Look into the your data_collection.out log file. This might be a key issue with your twitter keys. At least that was it, when it happened to me. I had to restart the collection process, as all my data was empty as well.
@SaschaStenger Hi! I just want to check it with my problem and see if you are having the same. So what is happening in my case is that due to errors most retweets aren't being collected but a few are (as described in this issue). Are you also having the same troubles with retweets or have you solved them?
Hi
The issue that you are describing is not unusual. I asked the same question more or less at the Twitter development forum. The reason being, that lots of tweets decay over time, especially in a context like fake news (with decay meaning, that they either get deleted, or hidden by the user). This then in turn leads to them not being available anymore.

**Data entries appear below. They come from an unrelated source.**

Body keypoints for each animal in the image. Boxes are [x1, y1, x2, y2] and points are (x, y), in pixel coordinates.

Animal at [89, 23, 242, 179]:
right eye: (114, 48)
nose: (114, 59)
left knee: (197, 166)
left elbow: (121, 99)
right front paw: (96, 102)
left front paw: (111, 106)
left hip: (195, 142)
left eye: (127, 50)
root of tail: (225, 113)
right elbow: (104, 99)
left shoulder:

The same goes for, if the original tweet has been deleted or hidden. This can also lead to errors thrown by the twitter API.
Lastly, just a fraction of all tweets have been retweeted. So this might be a reason, as to why your resulting .json data is empty. Check the corresponding tweet .json and look under the key: retweet_count. This will tell you, if the download code has missed any retweets due to errors or anything similar.
Thanks a lot! I will take a look into it.
@rlleshi Have you checked if it worked? because im having the same problem as your last issue Thanks.
@Dahabium as @SaschaStenger mentioned, this is due to the fact that this code is also crawling tweets which have decayed (deleted, hid). So this is normal. However, she seems to have created a version of the repository which skips these tweets and its crawling the whole dataset much faster.
@SaschaStenger's, what num_processes do you set? (does it matter on the amount of tokens you are using). By the way, thanks for your mods in your repo!
I'm using one process less, then I use keys. And i don't know if that makes any difference, but my thought behind it was, so that if every process is using one key, then there is a backup key when the others are on timeout. But that is really your own preference. Personally, i wouldn't go with more processes then keys, just seeing as the keys are the bottleneck and not the number of processes that you are running. Maybe except for when your machine is really slow.